In our second case study, we utilise knowledge of product types and their paths in the Bosch dataset to create a reliability-based make-to-order production system. We simulate outputs from this system to generate synthetic data for lead time prediction. By recording workload, machine health, and performance-related state information at order arrivals, we use these features to predict lead times. The superior performance of the hierarchical ensemble deep learning algorithm is validated on these synthetic datasets. Comparing predictions with the synthetic datasets to the Bosch dataset, we observe significantly higher prediction accuracy in the synthetic datasets, emphasising the importance of real-world data. Additionally, our study with the synthetic datasets allows us to gain insights into relative feature importance. This investigation reveals the potential significance of bottleneck stations’ features, suggesting that close monitoring of these stations can enhance system performance.
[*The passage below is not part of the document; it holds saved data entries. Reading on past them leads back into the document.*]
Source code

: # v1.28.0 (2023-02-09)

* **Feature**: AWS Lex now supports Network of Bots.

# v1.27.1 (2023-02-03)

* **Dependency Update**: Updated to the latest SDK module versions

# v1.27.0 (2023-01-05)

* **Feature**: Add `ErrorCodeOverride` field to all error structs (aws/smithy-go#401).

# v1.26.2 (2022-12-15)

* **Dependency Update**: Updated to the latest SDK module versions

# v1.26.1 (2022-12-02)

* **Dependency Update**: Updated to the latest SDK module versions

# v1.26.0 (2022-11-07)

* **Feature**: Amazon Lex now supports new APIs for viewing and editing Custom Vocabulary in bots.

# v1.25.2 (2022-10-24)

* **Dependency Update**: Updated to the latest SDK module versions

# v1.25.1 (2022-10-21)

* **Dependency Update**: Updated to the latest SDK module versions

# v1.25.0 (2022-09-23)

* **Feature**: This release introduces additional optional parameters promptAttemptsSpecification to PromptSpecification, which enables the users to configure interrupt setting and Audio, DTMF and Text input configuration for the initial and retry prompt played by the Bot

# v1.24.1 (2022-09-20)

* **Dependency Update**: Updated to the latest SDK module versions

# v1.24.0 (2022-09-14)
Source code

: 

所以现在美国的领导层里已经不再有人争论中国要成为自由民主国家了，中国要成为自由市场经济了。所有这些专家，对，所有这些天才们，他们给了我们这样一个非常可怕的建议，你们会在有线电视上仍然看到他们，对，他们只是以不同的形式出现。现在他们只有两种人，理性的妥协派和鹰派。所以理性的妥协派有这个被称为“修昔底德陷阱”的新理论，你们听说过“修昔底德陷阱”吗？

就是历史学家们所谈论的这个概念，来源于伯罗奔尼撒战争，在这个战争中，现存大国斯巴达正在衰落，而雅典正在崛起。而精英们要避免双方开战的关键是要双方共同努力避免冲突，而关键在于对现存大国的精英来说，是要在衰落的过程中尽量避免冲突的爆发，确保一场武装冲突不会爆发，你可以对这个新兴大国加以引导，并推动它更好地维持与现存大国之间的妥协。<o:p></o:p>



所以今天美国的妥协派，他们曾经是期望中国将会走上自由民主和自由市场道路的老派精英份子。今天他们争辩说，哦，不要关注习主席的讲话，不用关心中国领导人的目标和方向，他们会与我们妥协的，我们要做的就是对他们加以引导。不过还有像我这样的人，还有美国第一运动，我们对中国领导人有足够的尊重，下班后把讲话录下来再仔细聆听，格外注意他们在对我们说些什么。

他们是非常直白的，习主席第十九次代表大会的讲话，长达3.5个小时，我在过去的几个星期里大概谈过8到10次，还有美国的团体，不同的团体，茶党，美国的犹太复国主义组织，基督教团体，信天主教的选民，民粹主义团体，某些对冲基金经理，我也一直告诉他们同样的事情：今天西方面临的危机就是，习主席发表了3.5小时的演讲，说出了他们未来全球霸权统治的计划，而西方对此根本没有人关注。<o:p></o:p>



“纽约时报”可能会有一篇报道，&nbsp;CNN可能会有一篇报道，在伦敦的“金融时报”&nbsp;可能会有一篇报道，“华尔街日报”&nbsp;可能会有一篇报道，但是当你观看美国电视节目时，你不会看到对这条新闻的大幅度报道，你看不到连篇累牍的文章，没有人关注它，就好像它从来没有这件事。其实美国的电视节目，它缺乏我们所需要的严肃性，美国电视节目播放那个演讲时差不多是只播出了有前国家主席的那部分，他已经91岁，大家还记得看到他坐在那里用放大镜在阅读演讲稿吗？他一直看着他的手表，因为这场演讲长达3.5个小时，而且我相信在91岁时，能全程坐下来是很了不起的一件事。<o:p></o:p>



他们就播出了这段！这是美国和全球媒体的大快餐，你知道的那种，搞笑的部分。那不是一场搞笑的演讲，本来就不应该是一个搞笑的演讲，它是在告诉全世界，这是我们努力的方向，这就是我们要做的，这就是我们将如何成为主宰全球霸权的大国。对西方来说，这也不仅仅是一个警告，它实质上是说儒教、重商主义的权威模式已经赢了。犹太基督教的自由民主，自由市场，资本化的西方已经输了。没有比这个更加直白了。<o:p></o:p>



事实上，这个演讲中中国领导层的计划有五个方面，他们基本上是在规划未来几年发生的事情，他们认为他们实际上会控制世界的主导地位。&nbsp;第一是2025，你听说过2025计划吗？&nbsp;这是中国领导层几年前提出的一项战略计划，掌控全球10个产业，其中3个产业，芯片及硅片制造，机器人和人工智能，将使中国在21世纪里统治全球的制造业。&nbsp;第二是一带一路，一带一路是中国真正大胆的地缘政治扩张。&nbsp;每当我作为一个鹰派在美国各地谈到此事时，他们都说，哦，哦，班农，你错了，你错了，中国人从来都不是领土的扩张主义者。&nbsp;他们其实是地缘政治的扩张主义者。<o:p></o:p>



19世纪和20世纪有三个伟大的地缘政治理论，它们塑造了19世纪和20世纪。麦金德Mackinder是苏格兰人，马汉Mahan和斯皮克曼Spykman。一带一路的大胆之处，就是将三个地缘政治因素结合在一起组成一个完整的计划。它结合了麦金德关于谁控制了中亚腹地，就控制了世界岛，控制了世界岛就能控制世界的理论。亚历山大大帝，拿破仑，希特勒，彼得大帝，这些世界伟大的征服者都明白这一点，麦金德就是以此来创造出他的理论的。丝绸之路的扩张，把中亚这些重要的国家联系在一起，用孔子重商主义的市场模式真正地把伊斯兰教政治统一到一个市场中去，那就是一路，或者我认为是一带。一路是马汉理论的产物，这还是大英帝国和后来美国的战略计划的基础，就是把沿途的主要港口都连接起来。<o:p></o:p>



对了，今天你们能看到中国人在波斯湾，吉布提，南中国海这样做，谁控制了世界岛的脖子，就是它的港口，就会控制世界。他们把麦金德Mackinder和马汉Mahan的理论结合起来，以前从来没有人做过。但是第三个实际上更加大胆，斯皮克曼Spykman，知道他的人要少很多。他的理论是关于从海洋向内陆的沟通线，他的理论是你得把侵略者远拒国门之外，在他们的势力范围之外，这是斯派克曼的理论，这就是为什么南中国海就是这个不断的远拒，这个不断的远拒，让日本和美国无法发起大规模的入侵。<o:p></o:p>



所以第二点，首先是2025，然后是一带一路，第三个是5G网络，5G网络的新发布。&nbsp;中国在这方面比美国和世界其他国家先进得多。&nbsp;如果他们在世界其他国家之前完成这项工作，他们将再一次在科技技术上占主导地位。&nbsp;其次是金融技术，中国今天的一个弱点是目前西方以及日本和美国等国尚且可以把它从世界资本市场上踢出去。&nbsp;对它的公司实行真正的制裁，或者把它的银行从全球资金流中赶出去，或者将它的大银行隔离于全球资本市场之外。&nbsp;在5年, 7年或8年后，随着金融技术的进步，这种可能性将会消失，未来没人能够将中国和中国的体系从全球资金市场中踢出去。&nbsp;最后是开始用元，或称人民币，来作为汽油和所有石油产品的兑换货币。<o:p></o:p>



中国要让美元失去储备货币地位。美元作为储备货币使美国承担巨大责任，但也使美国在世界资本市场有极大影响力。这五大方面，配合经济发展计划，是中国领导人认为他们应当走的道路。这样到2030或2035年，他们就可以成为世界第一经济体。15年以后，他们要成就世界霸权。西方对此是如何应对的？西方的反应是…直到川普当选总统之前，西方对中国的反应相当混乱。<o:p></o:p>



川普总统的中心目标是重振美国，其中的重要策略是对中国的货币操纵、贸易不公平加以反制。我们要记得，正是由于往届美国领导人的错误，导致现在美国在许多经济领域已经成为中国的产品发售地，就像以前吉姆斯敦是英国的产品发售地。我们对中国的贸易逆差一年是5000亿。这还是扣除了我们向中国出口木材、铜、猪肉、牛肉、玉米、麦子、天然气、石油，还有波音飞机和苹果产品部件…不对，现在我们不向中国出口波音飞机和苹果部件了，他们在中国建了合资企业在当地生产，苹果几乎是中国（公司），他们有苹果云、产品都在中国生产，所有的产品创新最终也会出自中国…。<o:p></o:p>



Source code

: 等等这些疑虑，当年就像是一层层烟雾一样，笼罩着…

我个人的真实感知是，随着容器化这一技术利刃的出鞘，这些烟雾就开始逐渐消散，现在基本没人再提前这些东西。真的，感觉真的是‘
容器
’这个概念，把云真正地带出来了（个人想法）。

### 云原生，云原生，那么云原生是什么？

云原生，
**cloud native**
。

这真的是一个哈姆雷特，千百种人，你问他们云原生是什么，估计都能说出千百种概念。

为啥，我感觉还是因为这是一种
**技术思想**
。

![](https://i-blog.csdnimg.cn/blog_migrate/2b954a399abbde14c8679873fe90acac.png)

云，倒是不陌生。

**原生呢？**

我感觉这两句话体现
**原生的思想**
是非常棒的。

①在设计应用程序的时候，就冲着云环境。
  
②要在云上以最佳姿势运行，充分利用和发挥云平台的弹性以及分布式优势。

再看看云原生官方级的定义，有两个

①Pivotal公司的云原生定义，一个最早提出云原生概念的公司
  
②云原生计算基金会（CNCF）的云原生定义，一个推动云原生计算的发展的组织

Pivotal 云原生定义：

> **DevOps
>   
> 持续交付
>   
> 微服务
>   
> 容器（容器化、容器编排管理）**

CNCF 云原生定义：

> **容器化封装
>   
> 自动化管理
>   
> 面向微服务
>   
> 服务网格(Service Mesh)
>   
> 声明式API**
Given the high accuracy demonstrated by our hierarchical ensemble deep learning algorithm, future research can explore the development of similar advanced prediction algorithms. For instance, algorithms with more than two levels and additional base learners have the potential to further enhance predictions. Furthermore, alternative prediction algorithms beyond deep neural networks can be investigated. Future research can also focus on refining data-driven predictions that incorporate both lead time and fault information for product orders. This can involve accurately predicting lead times for non-faulty products and early detection of faults for faulty ones, leveraging the fault labels and lead time data available in the Bosch dataset. Another important research direction is the integration of lead time predictions with production system routing decisions. In systems with parallel machines or workstations, accurate lead time predictions based on real-time production data can enhance the utilisation of flexible routing and processing options.